Remove birds from broth and save broth; remove meat from bones and chop meat.

Strain broth reserving 1 ½ cups.

Cook potato in butter in a large skillet over medium heat stirring constantly.

Add cup of celery, cup of onion and carrots and cook additional 5 minutes stirring constantly.

Stir in ½ cup flour; gradually add in reserved broth and half and half.

Cook over medium heat stirring constantly until mixture thickens.

Stir in salt, pepper and reserved meat.

To make crust combine 3 cups flour and teaspoon salt; cut in shortening until crumbly.

Combine egg, vinegar and water; stir into dry ingredients and shape into ball.

On floured surface roll 2/3 of dough to 1/8 inch thickness and fit into greased casserole dish.

Spoon meat mixture into prepared pastry.

Roll remaining pastry to 1/8 inch thickness and cut into strips; arrange strips for lattice design.

Combine egg and milk and brush over lattice; bake at 400F degrees for 30 to 40 minutes or until the game pie recipe is golden brown.


Cut remnants of cold venison steak in one inch cubes. Cover with boiling water, add one half onion, and cook slowly one hour. Remove onion; thicken gravy with flour diluted with cold water and season with salt and pepper.

Add potatoes cut in ¼ inch slices which have been cooked. Put mixture in a buttered baking dish.

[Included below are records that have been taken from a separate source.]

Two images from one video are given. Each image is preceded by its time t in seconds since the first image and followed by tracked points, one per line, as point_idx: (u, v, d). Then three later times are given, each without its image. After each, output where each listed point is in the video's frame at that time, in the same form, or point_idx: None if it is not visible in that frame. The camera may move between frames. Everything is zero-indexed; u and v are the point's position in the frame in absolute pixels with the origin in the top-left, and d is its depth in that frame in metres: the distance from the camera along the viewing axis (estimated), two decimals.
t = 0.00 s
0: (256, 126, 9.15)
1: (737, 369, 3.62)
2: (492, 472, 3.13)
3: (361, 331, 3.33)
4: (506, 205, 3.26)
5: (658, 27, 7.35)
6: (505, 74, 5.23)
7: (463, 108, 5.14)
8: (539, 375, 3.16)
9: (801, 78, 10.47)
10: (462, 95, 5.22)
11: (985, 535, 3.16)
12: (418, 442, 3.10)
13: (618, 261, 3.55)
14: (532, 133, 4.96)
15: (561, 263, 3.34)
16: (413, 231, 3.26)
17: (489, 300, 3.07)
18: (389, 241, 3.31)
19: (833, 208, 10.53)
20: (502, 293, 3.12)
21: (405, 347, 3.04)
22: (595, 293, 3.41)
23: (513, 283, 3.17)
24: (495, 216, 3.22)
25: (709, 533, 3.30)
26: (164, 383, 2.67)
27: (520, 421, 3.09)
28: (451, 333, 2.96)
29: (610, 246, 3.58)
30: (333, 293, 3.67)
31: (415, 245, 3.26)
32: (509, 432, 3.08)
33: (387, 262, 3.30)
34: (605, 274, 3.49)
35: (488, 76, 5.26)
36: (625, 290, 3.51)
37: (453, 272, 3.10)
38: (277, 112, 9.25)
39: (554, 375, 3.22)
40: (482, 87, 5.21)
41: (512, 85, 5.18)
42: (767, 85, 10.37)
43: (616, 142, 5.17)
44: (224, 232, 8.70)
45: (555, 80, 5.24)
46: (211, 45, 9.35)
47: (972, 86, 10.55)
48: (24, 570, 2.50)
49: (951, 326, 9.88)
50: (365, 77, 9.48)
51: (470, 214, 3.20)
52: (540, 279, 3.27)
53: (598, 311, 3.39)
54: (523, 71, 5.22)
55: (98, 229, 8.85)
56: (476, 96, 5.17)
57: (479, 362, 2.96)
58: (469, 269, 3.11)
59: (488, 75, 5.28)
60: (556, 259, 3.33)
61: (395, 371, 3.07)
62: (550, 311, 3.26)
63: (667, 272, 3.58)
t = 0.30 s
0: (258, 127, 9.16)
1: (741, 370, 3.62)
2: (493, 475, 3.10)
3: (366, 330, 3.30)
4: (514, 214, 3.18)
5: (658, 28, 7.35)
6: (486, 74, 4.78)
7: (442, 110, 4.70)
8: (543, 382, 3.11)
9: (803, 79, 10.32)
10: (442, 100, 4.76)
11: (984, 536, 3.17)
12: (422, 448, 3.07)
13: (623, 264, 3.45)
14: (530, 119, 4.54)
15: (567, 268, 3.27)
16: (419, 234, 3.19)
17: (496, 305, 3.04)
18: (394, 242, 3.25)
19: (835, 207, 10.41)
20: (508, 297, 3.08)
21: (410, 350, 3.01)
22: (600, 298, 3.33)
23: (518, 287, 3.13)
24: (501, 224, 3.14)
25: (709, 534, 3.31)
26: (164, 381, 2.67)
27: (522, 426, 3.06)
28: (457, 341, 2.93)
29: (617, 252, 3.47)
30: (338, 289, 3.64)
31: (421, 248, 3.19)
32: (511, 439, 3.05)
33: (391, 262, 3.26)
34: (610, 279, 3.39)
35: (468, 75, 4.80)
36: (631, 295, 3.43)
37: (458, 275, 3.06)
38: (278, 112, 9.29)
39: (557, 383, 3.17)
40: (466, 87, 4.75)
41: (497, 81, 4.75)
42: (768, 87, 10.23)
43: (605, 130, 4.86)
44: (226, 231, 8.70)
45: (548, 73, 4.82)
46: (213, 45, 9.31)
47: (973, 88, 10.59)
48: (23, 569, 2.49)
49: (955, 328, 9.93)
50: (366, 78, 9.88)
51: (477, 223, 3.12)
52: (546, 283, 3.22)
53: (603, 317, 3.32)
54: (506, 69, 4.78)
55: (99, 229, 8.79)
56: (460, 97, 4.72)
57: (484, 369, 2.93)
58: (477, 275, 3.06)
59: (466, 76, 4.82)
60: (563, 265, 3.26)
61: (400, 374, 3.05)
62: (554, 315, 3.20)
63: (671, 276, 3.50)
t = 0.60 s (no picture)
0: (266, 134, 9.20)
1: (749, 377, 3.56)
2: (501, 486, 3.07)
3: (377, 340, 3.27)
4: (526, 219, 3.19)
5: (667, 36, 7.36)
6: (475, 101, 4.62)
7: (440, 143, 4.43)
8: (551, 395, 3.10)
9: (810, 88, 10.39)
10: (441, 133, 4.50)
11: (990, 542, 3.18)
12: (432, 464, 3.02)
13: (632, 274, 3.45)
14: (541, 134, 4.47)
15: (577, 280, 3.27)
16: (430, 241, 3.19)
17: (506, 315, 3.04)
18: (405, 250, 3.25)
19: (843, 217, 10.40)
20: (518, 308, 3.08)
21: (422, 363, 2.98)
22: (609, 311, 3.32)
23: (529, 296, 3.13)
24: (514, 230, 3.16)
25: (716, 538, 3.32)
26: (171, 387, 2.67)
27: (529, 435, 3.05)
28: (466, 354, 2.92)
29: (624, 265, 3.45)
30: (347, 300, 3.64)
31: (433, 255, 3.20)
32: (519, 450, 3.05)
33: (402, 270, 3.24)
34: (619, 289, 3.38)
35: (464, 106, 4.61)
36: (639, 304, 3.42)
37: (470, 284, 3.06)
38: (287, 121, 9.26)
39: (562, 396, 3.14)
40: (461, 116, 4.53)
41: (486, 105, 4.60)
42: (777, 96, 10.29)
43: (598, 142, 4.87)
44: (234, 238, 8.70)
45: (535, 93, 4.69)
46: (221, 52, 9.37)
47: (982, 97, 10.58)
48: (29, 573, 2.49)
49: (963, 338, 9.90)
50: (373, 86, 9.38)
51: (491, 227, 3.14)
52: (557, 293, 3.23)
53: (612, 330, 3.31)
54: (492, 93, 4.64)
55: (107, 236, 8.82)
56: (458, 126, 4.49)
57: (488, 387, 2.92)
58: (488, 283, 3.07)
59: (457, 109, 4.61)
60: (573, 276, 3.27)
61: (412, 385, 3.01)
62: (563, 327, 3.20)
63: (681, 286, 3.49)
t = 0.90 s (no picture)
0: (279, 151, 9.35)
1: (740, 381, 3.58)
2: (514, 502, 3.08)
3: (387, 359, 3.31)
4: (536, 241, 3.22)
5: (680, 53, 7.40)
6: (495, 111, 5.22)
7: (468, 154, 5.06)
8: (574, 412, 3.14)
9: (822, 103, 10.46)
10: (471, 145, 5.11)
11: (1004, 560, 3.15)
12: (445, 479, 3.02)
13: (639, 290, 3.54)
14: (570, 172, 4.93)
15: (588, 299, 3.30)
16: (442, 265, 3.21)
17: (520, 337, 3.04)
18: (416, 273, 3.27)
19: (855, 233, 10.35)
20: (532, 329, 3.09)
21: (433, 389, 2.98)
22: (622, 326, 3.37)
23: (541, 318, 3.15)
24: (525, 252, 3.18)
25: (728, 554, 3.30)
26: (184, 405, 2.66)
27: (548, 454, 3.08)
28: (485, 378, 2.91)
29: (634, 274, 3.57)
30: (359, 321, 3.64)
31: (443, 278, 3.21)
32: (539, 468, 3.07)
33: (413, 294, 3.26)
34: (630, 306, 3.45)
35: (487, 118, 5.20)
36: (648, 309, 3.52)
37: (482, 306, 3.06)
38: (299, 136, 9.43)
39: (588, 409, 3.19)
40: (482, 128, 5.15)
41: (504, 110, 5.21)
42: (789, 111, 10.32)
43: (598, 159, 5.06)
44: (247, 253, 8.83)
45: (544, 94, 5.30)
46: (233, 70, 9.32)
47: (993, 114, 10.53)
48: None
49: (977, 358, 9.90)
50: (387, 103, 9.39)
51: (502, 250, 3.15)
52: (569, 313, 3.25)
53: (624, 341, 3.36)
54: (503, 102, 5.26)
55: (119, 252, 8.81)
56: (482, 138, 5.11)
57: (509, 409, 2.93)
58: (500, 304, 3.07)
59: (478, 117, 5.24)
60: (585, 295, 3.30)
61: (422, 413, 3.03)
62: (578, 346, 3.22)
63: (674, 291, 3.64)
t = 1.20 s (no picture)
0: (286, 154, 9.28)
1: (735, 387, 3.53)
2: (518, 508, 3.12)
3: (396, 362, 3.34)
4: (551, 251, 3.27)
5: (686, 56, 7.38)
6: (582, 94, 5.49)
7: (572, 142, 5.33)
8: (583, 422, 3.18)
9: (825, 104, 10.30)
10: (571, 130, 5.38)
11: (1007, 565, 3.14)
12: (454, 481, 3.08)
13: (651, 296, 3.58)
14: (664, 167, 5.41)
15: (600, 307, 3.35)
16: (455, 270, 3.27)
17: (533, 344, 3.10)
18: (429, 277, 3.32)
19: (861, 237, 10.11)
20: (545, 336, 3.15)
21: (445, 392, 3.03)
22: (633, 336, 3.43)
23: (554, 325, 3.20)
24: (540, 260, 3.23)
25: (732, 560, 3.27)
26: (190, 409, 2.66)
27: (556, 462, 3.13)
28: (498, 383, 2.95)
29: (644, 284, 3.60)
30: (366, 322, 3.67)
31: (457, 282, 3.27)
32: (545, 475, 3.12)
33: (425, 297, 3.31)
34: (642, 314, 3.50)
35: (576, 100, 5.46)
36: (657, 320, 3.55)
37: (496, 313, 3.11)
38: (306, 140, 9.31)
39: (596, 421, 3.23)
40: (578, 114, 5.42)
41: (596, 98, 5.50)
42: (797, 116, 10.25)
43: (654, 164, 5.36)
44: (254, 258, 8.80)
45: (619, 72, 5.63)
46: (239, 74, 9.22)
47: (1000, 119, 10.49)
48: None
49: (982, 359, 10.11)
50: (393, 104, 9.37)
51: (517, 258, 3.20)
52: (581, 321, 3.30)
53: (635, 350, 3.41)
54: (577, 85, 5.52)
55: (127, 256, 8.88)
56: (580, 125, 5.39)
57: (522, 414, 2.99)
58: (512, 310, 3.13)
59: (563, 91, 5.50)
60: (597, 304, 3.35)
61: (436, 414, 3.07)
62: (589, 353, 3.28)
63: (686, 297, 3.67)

Cover with unbaked biscuits and bake in oven 400F degrees until biscuits are golden brown.

Delicious wild game pie recipes have been around for hundreds of years and I am sure they will be around in the far off future as well. Not only are they hardy and tasty but also very nutritional.


  • 12 Partridges or doves etc.
  • 1 Bunch minced parsley
  • 1 Finely chopped onion
  • 3 Whole cloves 
  • Salt/ pepper
  • ½ Pound diced salt pork
  • 2 Tablespoons brown (Whole wheat) flour
  • Butter size of egg
  • 2 Cups diced potatoes
  • Rich pie crust

Split birds in half and put in cooking pot; cover with about 2 quarts of water.

Bring to a boil over high heat; skim off top; add salt, pepper, parsley, onion, cloves and salt pork.

Boil all until tender being careful that enough water remains to cover the birds.

Move birds to a large platter; add flour to pan, boil and stir until thickened.


Stir butter into mixture; remove from heat and cool.

Line a buttered casserole dish with pie dough.

Remove bones from birds and make a layer over the pie crust.

Layer some of the potatoes over the birds; then another layer of birds, layer potatoes etc.

NOTE: Fill until dish is full and ingredients are used.

Pour the thickened gravy over the bird and potatoes filling.

Put on a top crust and make a cut down the center for steam.

Bake about 20 minutes until top is browned; serves 12.